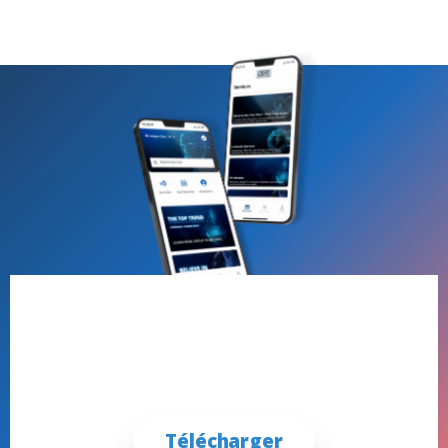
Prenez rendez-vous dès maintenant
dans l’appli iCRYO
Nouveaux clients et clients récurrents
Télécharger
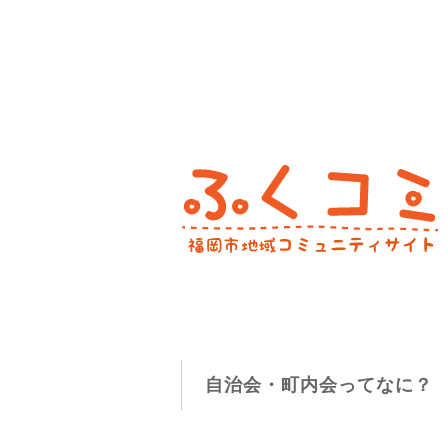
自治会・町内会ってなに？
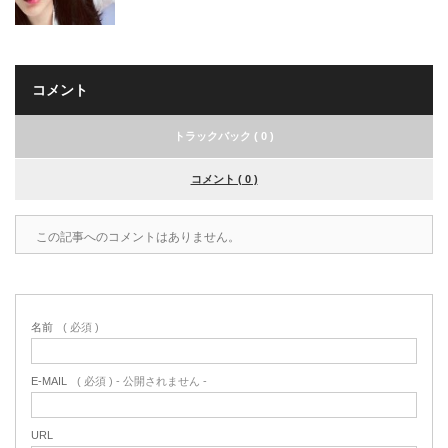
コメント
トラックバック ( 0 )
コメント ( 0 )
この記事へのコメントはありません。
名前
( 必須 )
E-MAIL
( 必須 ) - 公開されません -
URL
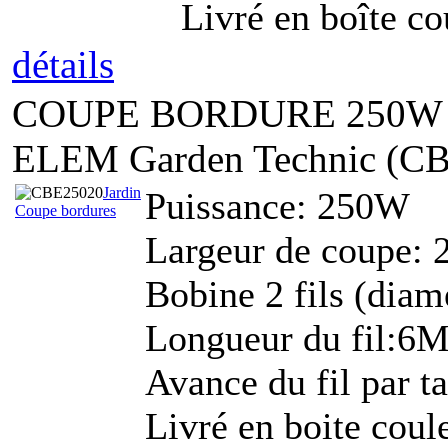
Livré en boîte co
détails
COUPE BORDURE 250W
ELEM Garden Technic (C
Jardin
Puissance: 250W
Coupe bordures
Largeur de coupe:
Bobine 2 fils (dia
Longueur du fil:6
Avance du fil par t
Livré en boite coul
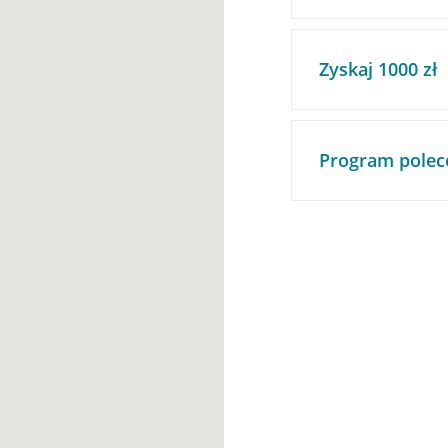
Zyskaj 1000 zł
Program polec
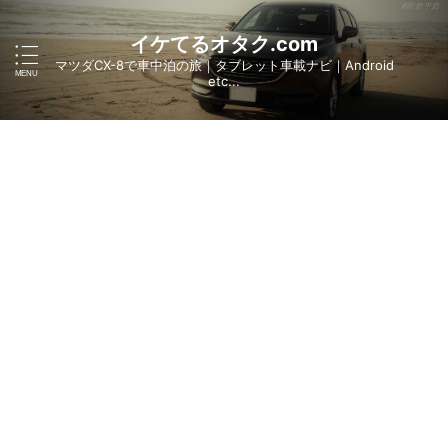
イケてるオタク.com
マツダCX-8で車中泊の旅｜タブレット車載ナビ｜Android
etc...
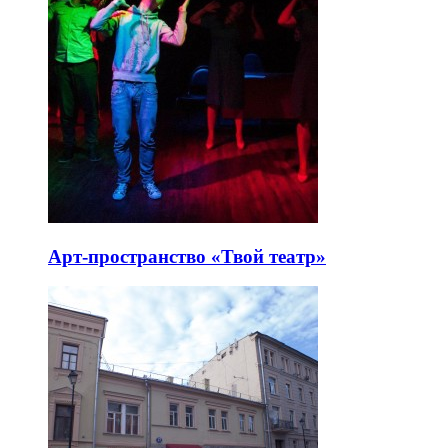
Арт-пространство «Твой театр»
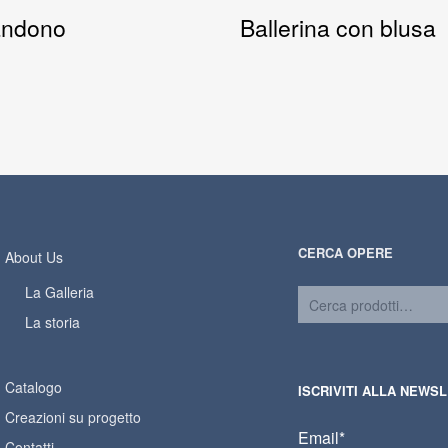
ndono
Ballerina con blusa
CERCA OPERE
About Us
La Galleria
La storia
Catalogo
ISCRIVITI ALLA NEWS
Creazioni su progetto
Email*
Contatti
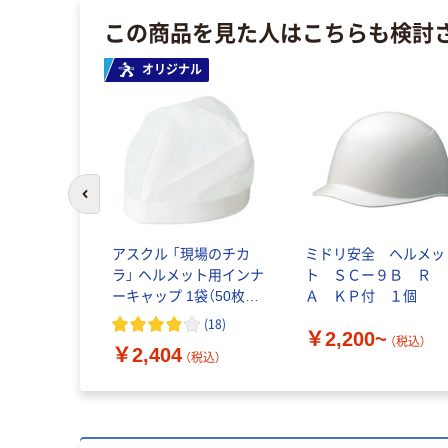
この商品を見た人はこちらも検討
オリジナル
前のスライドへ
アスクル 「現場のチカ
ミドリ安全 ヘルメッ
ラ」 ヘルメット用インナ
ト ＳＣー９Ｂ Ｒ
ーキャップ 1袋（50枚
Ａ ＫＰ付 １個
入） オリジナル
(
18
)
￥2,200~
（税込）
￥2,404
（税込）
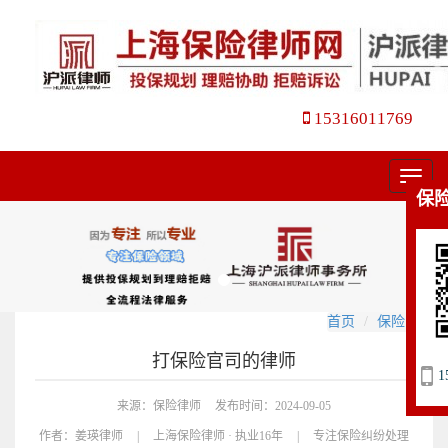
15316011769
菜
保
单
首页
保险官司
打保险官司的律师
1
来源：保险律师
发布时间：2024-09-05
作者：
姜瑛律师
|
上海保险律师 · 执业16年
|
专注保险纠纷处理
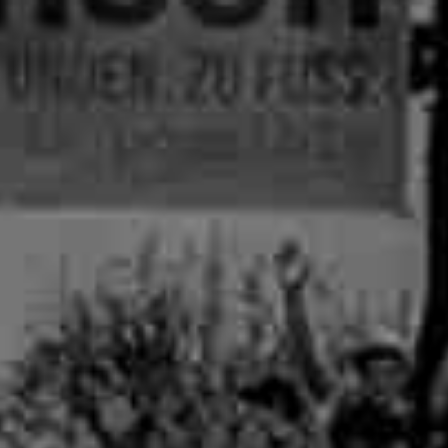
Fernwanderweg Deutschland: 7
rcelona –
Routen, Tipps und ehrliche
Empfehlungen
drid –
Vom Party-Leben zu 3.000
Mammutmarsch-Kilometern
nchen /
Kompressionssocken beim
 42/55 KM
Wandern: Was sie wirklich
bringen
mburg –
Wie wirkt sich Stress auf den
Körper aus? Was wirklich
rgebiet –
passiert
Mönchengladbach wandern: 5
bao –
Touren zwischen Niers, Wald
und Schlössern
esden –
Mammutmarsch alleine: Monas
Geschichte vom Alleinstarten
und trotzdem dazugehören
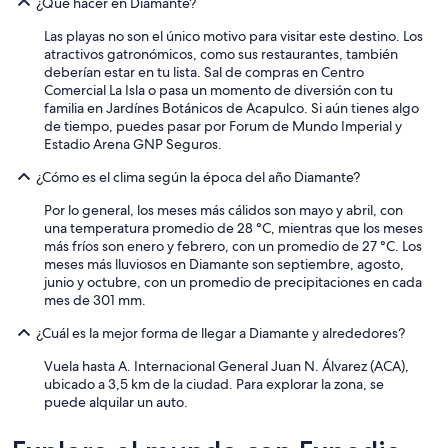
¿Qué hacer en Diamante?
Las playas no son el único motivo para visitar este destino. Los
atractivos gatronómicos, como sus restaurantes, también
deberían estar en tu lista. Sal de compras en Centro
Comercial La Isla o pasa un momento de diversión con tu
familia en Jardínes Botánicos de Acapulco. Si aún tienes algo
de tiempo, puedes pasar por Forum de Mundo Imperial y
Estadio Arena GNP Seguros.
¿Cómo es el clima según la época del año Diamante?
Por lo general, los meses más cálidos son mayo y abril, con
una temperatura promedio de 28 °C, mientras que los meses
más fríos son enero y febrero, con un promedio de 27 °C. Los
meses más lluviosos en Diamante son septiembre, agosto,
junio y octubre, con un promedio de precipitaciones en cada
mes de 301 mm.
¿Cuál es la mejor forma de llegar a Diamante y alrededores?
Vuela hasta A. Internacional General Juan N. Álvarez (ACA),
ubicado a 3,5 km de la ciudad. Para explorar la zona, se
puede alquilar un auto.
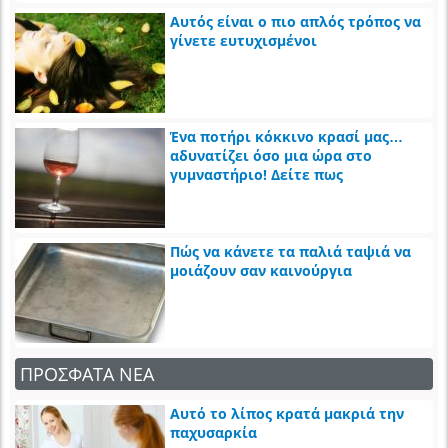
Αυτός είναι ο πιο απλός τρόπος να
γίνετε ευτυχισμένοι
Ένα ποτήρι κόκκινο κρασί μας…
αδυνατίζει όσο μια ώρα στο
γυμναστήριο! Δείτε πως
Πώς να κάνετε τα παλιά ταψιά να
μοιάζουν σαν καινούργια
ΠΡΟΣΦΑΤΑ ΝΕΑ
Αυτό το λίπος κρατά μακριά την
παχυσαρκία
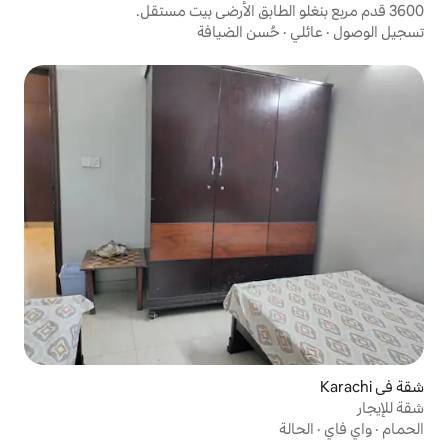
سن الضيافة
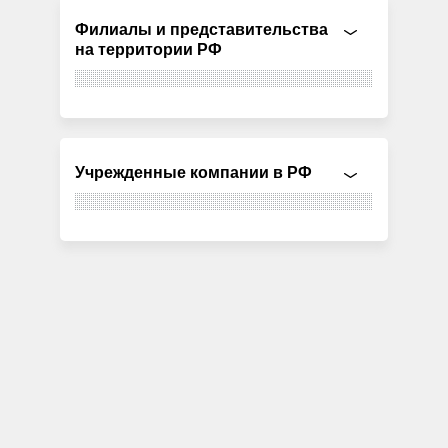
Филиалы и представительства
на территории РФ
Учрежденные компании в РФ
#####
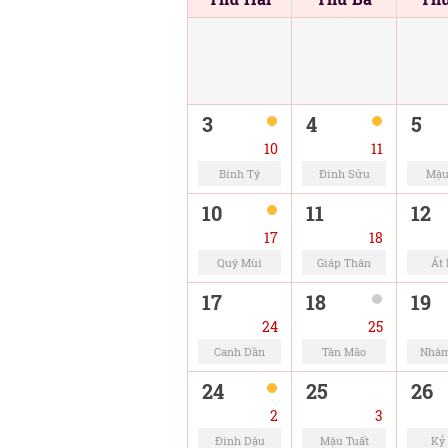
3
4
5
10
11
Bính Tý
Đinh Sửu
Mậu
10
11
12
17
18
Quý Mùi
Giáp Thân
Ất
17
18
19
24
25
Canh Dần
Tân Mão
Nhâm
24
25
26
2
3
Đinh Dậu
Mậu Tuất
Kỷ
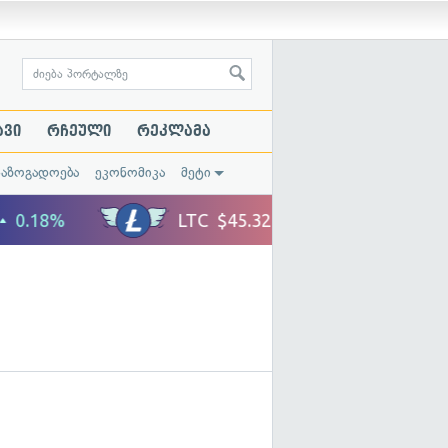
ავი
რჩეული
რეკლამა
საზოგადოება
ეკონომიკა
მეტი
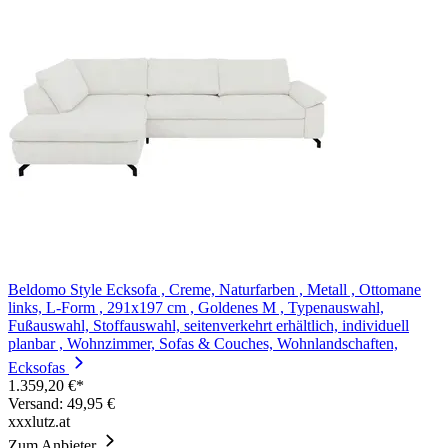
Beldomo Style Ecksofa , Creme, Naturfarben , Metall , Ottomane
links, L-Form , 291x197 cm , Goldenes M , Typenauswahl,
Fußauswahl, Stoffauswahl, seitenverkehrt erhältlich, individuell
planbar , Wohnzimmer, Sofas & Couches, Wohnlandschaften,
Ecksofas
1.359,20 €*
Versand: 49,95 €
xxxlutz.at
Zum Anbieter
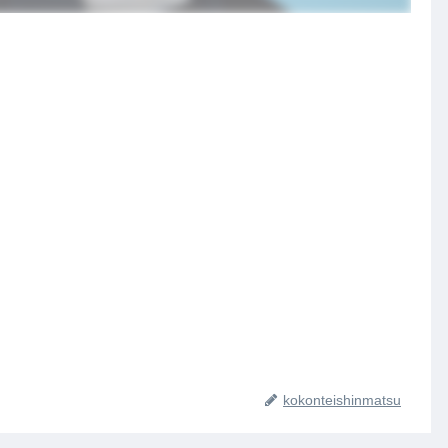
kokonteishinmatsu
#####
Job
Pick out and copy each line in the entries above that contains the string "meses".

Solution to this problem
Por lo general, los meses más cálidos son mayo y abril, con
una temperatura promedio de 28 °C, mientras que los meses
meses más lluviosos en Diamante son septiembre, agosto,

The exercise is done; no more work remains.